Assigned task: Leave the pictures aside and copy all the data exactly.

Data for review:
== Segment start ==

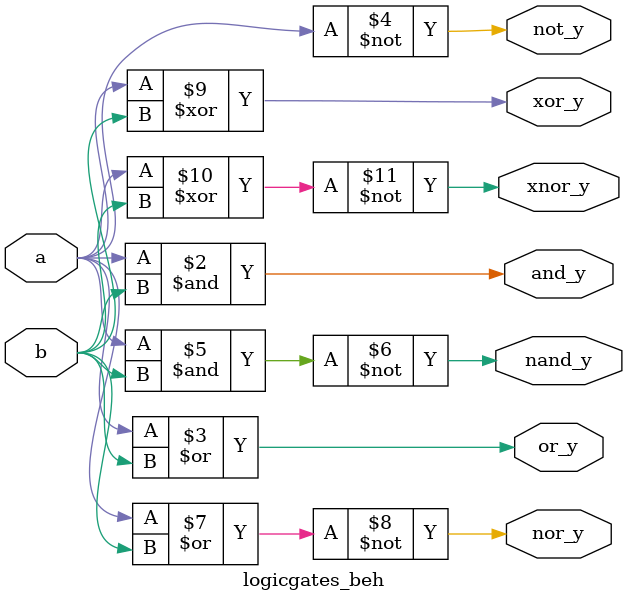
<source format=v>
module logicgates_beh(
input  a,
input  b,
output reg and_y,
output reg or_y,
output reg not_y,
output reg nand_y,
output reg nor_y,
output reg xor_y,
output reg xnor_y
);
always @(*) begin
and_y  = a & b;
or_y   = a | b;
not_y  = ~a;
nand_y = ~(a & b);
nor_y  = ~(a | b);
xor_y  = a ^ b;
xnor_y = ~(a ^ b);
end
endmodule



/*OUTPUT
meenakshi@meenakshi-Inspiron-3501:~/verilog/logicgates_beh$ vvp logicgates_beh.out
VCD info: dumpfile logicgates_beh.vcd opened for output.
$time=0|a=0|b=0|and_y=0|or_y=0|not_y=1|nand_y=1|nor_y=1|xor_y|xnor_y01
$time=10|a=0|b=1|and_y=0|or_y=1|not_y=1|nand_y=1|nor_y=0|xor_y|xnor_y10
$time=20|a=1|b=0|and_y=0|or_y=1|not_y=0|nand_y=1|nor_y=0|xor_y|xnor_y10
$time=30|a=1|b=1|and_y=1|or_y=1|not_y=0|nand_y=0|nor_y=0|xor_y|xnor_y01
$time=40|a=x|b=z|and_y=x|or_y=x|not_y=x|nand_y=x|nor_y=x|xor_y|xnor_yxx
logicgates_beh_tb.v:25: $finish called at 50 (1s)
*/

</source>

== Segment end ==

Exercise output:
<source format=v>
module logicgates_beh(
input  a,
input  b,
output reg and_y,
output reg or_y,
output reg not_y,
output reg nand_y,
output reg nor_y,
output reg xor_y,
output reg xnor_y
);
always @(*) begin
and_y  = a & b;
or_y   = a | b;
not_y  = ~a;
nand_y = ~(a & b);
nor_y  = ~(a | b);
xor_y  = a ^ b;
xnor_y = ~(a ^ b);
end
endmodule



/*OUTPUT
meenakshi@meenakshi-Inspiron-3501:~/verilog/logicgates_beh$ vvp logicgates_beh.out
VCD info: dumpfile logicgates_beh.vcd opened for output.
$time=0|a=0|b=0|and_y=0|or_y=0|not_y=1|nand_y=1|nor_y=1|xor_y|xnor_y01
$time=10|a=0|b=1|and_y=0|or_y=1|not_y=1|nand_y=1|nor_y=0|xor_y|xnor_y10
$time=20|a=1|b=0|and_y=0|or_y=1|not_y=0|nand_y=1|nor_y=0|xor_y|xnor_y10
$time=30|a=1|b=1|and_y=1|or_y=1|not_y=0|nand_y=0|nor_y=0|xor_y|xnor_y01
$time=40|a=x|b=z|and_y=x|or_y=x|not_y=x|nand_y=x|nor_y=x|xor_y|xnor_yxx
logicgates_beh_tb.v:25: $finish called at 50 (1s)
*/

</source>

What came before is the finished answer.